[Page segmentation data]
****************************************

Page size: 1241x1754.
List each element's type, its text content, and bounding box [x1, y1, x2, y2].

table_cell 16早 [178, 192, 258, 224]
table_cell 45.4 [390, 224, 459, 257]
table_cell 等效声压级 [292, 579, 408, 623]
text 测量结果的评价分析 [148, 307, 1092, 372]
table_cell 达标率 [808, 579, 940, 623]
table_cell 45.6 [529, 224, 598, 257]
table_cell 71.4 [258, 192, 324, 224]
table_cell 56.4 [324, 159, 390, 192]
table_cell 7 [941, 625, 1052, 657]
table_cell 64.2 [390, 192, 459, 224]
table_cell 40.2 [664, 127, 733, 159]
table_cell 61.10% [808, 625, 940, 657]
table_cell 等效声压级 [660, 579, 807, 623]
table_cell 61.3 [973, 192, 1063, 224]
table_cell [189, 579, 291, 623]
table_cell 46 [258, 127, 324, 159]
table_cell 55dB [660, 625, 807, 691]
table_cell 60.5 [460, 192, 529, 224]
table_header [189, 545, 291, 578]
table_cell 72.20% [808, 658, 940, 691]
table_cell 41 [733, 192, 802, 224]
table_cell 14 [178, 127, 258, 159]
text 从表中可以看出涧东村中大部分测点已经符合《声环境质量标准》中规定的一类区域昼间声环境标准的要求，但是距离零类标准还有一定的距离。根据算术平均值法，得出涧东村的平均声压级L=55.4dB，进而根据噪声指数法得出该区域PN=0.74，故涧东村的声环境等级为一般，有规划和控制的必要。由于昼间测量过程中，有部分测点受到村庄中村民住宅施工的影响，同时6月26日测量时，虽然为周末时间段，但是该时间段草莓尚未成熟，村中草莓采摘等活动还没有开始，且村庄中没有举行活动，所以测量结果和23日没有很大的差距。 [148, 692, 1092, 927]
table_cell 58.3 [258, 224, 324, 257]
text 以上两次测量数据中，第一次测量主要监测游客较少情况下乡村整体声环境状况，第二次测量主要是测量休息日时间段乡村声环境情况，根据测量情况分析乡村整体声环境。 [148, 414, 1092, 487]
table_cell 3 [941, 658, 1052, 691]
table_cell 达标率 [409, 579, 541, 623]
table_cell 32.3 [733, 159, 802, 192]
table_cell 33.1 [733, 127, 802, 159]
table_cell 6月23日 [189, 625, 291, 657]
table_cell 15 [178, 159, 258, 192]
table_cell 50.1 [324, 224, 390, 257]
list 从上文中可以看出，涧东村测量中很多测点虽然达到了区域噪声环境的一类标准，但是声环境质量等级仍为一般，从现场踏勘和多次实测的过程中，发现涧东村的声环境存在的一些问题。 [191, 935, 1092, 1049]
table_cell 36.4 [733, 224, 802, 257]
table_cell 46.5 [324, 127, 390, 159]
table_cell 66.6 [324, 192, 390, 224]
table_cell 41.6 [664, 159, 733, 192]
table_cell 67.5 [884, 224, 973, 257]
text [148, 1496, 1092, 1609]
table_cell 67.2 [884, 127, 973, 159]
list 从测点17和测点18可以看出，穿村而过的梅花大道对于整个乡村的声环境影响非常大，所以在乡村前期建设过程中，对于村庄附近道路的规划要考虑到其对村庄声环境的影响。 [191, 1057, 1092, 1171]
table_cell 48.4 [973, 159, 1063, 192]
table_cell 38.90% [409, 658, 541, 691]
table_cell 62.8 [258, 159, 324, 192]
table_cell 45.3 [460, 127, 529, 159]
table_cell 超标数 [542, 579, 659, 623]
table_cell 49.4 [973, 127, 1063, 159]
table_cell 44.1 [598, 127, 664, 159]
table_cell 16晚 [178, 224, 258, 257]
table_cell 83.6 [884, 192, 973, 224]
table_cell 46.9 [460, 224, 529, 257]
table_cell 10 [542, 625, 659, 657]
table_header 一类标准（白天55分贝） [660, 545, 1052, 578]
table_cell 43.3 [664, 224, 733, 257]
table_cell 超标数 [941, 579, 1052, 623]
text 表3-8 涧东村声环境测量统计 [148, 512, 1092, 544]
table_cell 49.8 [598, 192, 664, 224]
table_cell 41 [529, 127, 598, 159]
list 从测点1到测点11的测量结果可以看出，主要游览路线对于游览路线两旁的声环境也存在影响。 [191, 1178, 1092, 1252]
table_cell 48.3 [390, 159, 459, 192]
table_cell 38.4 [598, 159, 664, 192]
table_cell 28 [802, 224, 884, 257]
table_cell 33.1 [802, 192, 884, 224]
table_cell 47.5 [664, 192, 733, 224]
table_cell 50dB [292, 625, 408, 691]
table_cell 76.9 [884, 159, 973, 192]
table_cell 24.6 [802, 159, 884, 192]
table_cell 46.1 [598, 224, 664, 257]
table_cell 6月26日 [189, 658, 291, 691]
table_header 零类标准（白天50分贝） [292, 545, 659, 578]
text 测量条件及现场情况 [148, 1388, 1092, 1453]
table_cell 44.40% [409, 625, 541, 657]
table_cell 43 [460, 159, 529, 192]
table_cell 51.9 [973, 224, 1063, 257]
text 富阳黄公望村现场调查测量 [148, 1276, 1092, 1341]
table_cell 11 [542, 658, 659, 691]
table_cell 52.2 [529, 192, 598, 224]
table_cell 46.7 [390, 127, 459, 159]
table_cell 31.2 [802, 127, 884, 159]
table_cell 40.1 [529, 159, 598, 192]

****************************************

(EXERCISE) Reproduce all the entries verbatim, leaving nothing out.

(FINAL ANSWER)
Page size: 1241x1754.
List each element's type, its text content, and bounding box [x1, y1, x2, y2].

table_cell 16早 [178, 192, 258, 224]
table_cell 45.4 [390, 224, 459, 257]
table_cell 等效声压级 [292, 579, 408, 623]
text 测量结果的评价分析 [148, 307, 1092, 372]
table_cell 达标率 [808, 579, 940, 623]
table_cell 45.6 [529, 224, 598, 257]
table_cell 71.4 [258, 192, 324, 224]
table_cell 56.4 [324, 159, 390, 192]
table_cell 7 [941, 625, 1052, 657]
table_cell 64.2 [390, 192, 459, 224]
table_cell 40.2 [664, 127, 733, 159]
table_cell 61.10% [808, 625, 940, 657]
table_cell 等效声压级 [660, 579, 807, 623]
table_cell 61.3 [973, 192, 1063, 224]
table_cell [189, 579, 291, 623]
table_cell 46 [258, 127, 324, 159]
table_cell 55dB [660, 625, 807, 691]
table_cell 60.5 [460, 192, 529, 224]
table_header [189, 545, 291, 578]
table_cell 72.20% [808, 658, 940, 691]
table_cell 41 [733, 192, 802, 224]
table_cell 14 [178, 127, 258, 159]
text 从表中可以看出涧东村中大部分测点已经符合《声环境质量标准》中规定的一类区域昼间声环境标准的要求，但是距离零类标准还有一定的距离。根据算术平均值法，得出涧东村的平均声压级L=55.4dB，进而根据噪声指数法得出该区域PN=0.74，故涧东村的声环境等级为一般，有规划和控制的必要。由于昼间测量过程中，有部分测点受到村庄中村民住宅施工的影响，同时6月26日测量时，虽然为周末时间段，但是该时间段草莓尚未成熟，村中草莓采摘等活动还没有开始，且村庄中没有举行活动，所以测量结果和23日没有很大的差距。 [148, 692, 1092, 927]
table_cell 58.3 [258, 224, 324, 257]
text 以上两次测量数据中，第一次测量主要监测游客较少情况下乡村整体声环境状况，第二次测量主要是测量休息日时间段乡村声环境情况，根据测量情况分析乡村整体声环境。 [148, 414, 1092, 487]
table_cell 3 [941, 658, 1052, 691]
table_cell 达标率 [409, 579, 541, 623]
table_cell 32.3 [733, 159, 802, 192]
table_cell 33.1 [733, 127, 802, 159]
table_cell 6月23日 [189, 625, 291, 657]
table_cell 15 [178, 159, 258, 192]
table_cell 50.1 [324, 224, 390, 257]
list 从上文中可以看出，涧东村测量中很多测点虽然达到了区域噪声环境的一类标准，但是声环境质量等级仍为一般，从现场踏勘和多次实测的过程中，发现涧东村的声环境存在的一些问题。 [191, 935, 1092, 1049]
table_cell 36.4 [733, 224, 802, 257]
table_cell 46.5 [324, 127, 390, 159]
table_cell 66.6 [324, 192, 390, 224]
table_cell 41.6 [664, 159, 733, 192]
table_cell 67.5 [884, 224, 973, 257]
text [148, 1496, 1092, 1609]
table_cell 67.2 [884, 127, 973, 159]
list 从测点17和测点18可以看出，穿村而过的梅花大道对于整个乡村的声环境影响非常大，所以在乡村前期建设过程中，对于村庄附近道路的规划要考虑到其对村庄声环境的影响。 [191, 1057, 1092, 1171]
table_cell 48.4 [973, 159, 1063, 192]
table_cell 38.90% [409, 658, 541, 691]
table_cell 62.8 [258, 159, 324, 192]
table_cell 45.3 [460, 127, 529, 159]
table_cell 超标数 [542, 579, 659, 623]
table_cell 49.4 [973, 127, 1063, 159]
table_cell 44.1 [598, 127, 664, 159]
table_cell 16晚 [178, 224, 258, 257]
table_cell 83.6 [884, 192, 973, 224]
table_cell 46.9 [460, 224, 529, 257]
table_cell 10 [542, 625, 659, 657]
table_header 一类标准（白天55分贝） [660, 545, 1052, 578]
table_cell 43.3 [664, 224, 733, 257]
table_cell 超标数 [941, 579, 1052, 623]
text 表3-8 涧东村声环境测量统计 [148, 512, 1092, 544]
table_cell 49.8 [598, 192, 664, 224]
table_cell 41 [529, 127, 598, 159]
list 从测点1到测点11的测量结果可以看出，主要游览路线对于游览路线两旁的声环境也存在影响。 [191, 1178, 1092, 1252]
table_cell 48.3 [390, 159, 459, 192]
table_cell 38.4 [598, 159, 664, 192]
table_cell 28 [802, 224, 884, 257]
table_cell 33.1 [802, 192, 884, 224]
table_cell 47.5 [664, 192, 733, 224]
table_cell 50dB [292, 625, 408, 691]
table_cell 76.9 [884, 159, 973, 192]
table_cell 24.6 [802, 159, 884, 192]
table_cell 46.1 [598, 224, 664, 257]
table_cell 6月26日 [189, 658, 291, 691]
table_header 零类标准（白天50分贝） [292, 545, 659, 578]
text 测量条件及现场情况 [148, 1388, 1092, 1453]
table_cell 44.40% [409, 625, 541, 657]
table_cell 43 [460, 159, 529, 192]
table_cell 51.9 [973, 224, 1063, 257]
text 富阳黄公望村现场调查测量 [148, 1276, 1092, 1341]
table_cell 11 [542, 658, 659, 691]
table_cell 52.2 [529, 192, 598, 224]
table_cell 46.7 [390, 127, 459, 159]
table_cell 31.2 [802, 127, 884, 159]
table_cell 40.1 [529, 159, 598, 192]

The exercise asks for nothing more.